[19/35] net/ionic: overhaul receive side for performance

Message ID 20221007174336.54354-20-andrew.boyer@amd.com (mailing list archive)
State Superseded, archived
Delegated to: Ferruh Yigit
Headers
Series net/ionic: updates for 22.11 release |

Checks

Context Check Description
ci/checkpatch success coding style OK

Commit Message

Andrew Boyer Oct. 7, 2022, 5:43 p.m.

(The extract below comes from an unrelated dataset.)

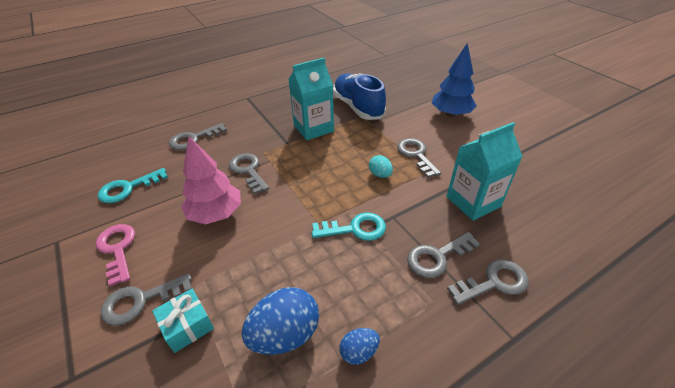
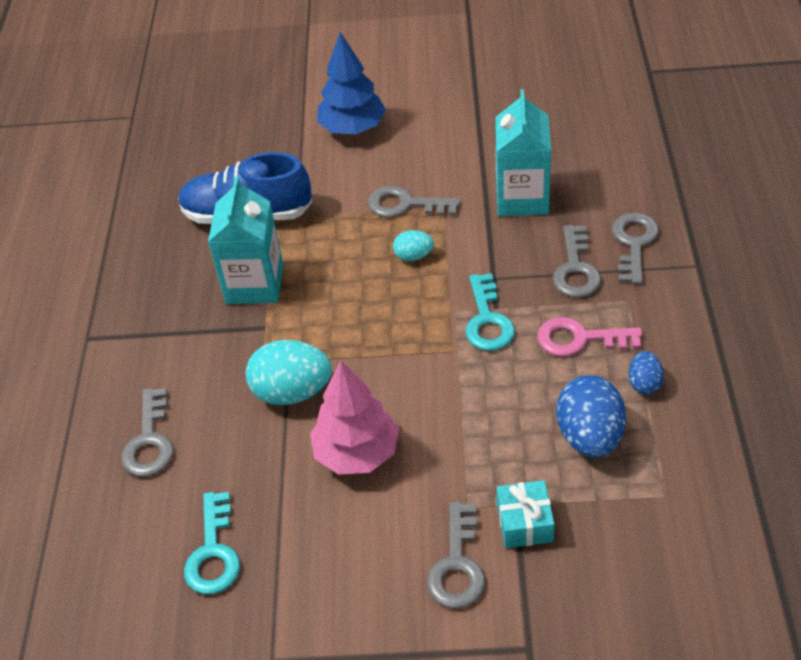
camera: 55 degrees left, 5 degrees up
pink key [96,224,135,287] -> pink key moved to [537,317,642,357]
grey key [229,153,269,194] -> turquoise egg [246,340,332,405]
turquoise key [312,212,386,241] -> turquoise key turned 150 degrees clockwise [465,273,515,351]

UTC
  Linearize RX mbuf chains in the expanded info array.
Clean one and fill one per CQE (completions are not coalesced).
Touch the mbufs as little as possible in the fill stage.
When touching the mbuf in the clean stage, use the rearm_data unions.
Ring the doorbell once at the end of the bulk clean/fill.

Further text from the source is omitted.